Back Human rights of trans people: increased visibility and legal recognition contrast with lived experience of discrimination, violence

Issue Paper
Human rights of trans people: increased visibility and legal recognition contrast with lived experience of discrimination, violence

“Realising the rights of trans people is a matter of applying human rights equally to everyone, and states have the primary responsibility to lift the barriers trans people are facing in exercising their human rights”, said today the Council of Europe Commissioner for Human Rights, Dunja Mijatović, while releasing a report entitled “Human rights and gender identity and expression”.

The report takes stock of progress, as well as long-standing and new challenges experienced by trans people, including those who are further marginalised due to their characteristics or status, recognising that trans people are a diverse group of individuals with differing experiences, identities and views.

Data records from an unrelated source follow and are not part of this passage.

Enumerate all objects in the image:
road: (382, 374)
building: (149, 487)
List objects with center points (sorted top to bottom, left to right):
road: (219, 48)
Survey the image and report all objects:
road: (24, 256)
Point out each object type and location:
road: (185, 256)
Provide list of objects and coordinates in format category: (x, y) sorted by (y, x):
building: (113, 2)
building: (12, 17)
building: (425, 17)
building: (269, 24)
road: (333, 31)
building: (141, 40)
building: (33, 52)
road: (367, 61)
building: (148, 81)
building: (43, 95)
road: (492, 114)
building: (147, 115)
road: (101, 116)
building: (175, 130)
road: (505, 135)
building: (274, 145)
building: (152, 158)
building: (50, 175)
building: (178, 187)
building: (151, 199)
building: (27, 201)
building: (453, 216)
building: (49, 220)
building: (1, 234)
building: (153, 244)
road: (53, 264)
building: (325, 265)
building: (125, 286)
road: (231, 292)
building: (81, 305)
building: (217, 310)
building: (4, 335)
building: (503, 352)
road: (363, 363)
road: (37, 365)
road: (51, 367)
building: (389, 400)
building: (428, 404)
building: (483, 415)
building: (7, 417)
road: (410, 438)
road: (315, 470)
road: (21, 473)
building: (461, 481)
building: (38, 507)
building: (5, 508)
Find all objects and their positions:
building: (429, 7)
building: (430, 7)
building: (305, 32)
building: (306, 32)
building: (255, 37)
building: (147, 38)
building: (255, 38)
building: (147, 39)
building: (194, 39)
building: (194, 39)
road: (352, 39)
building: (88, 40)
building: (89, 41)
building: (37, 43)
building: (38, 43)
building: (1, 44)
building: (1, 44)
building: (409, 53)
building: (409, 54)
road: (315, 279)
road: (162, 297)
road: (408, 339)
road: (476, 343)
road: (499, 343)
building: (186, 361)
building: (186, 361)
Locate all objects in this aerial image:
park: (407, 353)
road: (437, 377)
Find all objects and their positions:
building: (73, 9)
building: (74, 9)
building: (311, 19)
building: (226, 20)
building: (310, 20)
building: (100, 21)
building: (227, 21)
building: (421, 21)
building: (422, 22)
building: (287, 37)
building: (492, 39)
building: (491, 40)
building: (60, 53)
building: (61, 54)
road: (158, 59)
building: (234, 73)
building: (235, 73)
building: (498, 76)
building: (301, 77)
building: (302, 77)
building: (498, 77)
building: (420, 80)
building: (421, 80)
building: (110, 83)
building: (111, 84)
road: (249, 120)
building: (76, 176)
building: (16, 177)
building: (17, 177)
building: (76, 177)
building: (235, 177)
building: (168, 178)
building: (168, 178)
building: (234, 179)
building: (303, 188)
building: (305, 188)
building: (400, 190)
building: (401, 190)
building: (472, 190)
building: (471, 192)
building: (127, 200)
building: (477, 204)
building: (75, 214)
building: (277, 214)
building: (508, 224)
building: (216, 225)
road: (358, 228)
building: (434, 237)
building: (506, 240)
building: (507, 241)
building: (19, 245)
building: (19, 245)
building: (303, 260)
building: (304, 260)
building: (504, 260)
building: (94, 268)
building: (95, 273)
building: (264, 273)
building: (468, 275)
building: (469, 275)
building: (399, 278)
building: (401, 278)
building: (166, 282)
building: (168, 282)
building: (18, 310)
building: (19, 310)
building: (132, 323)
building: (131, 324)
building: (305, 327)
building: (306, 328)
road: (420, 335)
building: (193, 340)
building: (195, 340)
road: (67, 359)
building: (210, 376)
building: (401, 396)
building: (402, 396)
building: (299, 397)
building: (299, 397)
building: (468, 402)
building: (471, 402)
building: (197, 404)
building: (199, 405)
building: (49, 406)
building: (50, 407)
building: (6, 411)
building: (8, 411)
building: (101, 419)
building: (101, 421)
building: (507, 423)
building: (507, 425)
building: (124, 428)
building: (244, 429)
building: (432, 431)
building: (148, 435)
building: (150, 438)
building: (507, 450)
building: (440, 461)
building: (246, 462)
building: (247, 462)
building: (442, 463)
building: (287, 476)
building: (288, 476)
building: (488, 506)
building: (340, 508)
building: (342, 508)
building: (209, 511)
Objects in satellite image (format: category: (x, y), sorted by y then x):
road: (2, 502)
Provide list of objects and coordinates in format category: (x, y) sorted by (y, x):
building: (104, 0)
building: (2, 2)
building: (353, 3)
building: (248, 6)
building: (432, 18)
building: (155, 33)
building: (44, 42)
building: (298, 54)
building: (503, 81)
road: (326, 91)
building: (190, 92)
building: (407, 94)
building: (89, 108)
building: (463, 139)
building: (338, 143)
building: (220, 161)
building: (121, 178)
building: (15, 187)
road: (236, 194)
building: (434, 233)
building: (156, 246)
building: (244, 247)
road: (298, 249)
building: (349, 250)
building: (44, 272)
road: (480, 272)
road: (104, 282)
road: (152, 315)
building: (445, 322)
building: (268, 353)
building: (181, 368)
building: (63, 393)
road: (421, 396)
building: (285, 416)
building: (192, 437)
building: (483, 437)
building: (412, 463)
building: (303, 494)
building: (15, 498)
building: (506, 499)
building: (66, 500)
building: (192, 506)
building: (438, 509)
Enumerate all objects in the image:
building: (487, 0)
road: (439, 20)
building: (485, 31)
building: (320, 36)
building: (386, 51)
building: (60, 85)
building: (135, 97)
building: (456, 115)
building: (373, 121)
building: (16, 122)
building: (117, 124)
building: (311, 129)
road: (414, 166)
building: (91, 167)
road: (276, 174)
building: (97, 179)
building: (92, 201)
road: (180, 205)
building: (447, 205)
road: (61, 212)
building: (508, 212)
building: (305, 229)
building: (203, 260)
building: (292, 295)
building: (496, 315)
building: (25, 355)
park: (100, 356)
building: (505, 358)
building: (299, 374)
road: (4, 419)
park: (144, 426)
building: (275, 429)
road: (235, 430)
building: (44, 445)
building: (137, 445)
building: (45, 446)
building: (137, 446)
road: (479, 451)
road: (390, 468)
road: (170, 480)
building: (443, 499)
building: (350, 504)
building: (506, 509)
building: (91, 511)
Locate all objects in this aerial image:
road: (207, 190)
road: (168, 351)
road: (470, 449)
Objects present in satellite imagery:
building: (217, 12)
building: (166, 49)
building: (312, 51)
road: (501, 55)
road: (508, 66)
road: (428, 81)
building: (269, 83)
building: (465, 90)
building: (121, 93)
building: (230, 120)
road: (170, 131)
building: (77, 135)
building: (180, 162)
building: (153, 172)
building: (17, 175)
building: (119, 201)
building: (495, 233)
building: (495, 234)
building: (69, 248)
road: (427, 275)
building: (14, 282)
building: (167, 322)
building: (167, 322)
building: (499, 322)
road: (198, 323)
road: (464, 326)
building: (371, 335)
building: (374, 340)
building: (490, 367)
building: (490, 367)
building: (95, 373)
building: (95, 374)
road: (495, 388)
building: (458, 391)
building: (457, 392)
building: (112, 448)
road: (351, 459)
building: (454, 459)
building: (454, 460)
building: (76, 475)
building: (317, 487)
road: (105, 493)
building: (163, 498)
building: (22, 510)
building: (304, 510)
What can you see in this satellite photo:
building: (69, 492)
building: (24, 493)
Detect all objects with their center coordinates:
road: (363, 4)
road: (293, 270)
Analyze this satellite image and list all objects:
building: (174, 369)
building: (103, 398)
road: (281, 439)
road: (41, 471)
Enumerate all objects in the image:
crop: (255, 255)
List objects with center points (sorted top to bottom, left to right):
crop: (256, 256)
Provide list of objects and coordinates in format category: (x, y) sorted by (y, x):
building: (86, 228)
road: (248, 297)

It covers a range of issues such as non-discrimination, violence, family law, healthcare, legal gender recognition, asylum, employment, conversion practices, education, and poverty and housing. It also addresses matters that have recently become a flashpoint for hostile public debate, such as access to gender-segregated spaces and categories in various settings such as sport, sanitation, and detention, and the related framing of trans people’s rights as a fundamental threat to women’s rights. It further addresses the rights and interests of trans children and youth in various settings, the recognition and protection of non-binary people, and interconnections with gender expression.

“The greater visibility and awareness of trans people at all levels of society, and the significant progress made in providing better legal protection and recognition of the human rights of trans people across Europe, contrast with the shockingly high rates of discrimination, violence and insecurity trans people experience in their daily lives”, underlines the Commissioner.

The report comes in the context of a current backsliding in respect of human rights, where marginalised groups are increasingly instrumentalised for political gain, and where well-organised and well-funded anti-gender movements are gaining traction. “Anti-gender and anti-rights narratives ultimately undermine the rights of everyone, but their focus on so-called traditional norms around sex, gender and expression is particularly destructive of the rights of trans people”, said the Commissioner.

Within this framework, the Commissioner sets out 15 recommendations for states to achieve real positive change in the lives of trans people and ensure that they enjoy their human rights on an equal footing with everyone else.

A central paradigm is affirming trans people’s human dignity, physical and psychological integrity and personal autonomy. In this regard, among others, the Commissioner recommends providing access to legal gender recognition based on self-determination for trans people who want it. In addition, trans people should have access to trans-specific healthcare without a mental health diagnosis and without discrimination. The Commissioner also calls on member states to respect trans children’s human rights including by ensuring that their views are given due weight in accordance with age and maturity and pursuing their best interests.

In addition, the Commissioner shows that alleged conflicts of rights are often not borne out in reality and are mostly premised on harmful prejudices about trans people. “There is no such thing as granting ‘special’ rights, and realising the human rights of trans people does not undermine the rights of others. Human rights are universal: they apply equally to everyone”, emphasises the Commissioner.

The report complements the 2009 Issue Paper on “Human Rights and Gender Identity”.